The ruling by U.S. District Court Judge Denise Casper in Boston effectively converts a preliminary injunction she issued a year ago, in which she temporarily blocked many of Trump’s efforts to overhaul elections, into a permanent ban.
Casper rejected the administration’s argument that the lawsuit to block the changes brought by Democratic state attorneys general was premature because the rules had yet to be implemented. Instead, she agreed that the Constitution gives states and Congress the authority to regulate elections, and that Trump’s requirements violated the separation of powers.
The Constitution “does not grant the President any specific powers over elections,” she wrote.

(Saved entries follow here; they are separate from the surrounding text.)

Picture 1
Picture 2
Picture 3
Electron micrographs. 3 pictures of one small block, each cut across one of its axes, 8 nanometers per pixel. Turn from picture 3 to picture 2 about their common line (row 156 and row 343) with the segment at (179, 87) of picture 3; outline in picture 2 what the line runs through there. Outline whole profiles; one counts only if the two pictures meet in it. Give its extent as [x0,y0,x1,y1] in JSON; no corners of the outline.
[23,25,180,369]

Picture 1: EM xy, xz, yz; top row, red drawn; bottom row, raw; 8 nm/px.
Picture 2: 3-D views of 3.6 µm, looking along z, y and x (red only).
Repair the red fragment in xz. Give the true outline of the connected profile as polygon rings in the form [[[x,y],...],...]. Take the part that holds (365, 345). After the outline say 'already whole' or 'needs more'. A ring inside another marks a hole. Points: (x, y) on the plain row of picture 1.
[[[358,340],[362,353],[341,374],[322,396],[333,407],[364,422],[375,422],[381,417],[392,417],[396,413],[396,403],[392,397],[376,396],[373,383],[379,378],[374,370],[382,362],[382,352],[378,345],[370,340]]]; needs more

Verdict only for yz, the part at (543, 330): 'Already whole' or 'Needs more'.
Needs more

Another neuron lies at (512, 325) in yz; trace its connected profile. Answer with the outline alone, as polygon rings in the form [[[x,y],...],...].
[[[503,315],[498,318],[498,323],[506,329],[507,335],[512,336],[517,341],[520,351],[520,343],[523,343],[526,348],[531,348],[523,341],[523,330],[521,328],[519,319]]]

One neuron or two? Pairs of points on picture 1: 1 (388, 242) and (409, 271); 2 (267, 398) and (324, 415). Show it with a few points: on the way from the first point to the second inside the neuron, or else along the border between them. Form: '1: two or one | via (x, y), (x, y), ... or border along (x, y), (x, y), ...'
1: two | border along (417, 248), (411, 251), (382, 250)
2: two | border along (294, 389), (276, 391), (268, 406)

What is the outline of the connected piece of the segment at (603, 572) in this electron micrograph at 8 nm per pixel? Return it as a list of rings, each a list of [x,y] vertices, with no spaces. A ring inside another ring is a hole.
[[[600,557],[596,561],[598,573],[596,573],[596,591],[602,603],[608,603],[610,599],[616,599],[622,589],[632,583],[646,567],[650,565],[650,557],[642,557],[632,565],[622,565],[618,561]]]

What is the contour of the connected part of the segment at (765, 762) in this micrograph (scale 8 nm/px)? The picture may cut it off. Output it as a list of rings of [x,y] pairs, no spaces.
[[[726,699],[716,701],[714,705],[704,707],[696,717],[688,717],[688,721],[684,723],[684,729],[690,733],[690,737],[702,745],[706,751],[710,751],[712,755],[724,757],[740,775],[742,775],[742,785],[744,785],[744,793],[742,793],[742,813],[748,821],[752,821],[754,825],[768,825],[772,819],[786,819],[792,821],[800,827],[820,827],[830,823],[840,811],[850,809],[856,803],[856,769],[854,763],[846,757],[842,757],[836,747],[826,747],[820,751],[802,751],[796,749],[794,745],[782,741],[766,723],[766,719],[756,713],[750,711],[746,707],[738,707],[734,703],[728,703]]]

Among other proposed changes, Trump’s order would have required people to provide documentary proof of citizenship when registering to vote, prevented mail ballots from being counted if they arrive after Election Day, even if they were postmarked by then, and punished states that failed to comply by withholding certain federal money.
It was the latest in a string of rulings against the elections executive order Trump signed just months after taking office for his second term. He has since signed another executive order on elections, seeking to create a national voter list and limit mail balloting. That directive also faces multiple legal challenges.
Last fall, a federal judge in Washington, D.C., overseeing a separate challenge to the first election executive order by civil rights and Democratic Party-aligned groups blocked the government from taking steps to include the proof-of-citizenship requirement on the federal voter registration form. That judge later barred the Secretary of Defense from requiring documentary proof of citizenship when military personnel register to vote or request ballots.
In an apparent nod to the difficulty of implementing a proof-of-citizen requirement by executive order, Trump is pushing legislation in the Republican-controlled Congress to create such a mandate. The SAVE America Act has passed the House but has stalled in the Senate, leading Trump to advocate for eliminating the filibuster that is blocking the legislation.
On Wednesday, he abruptly cancelled the expected signing of a bipartisan housing bill, saying he won’t sign legislation until Congress passes his proof of citizenship requirement for voting.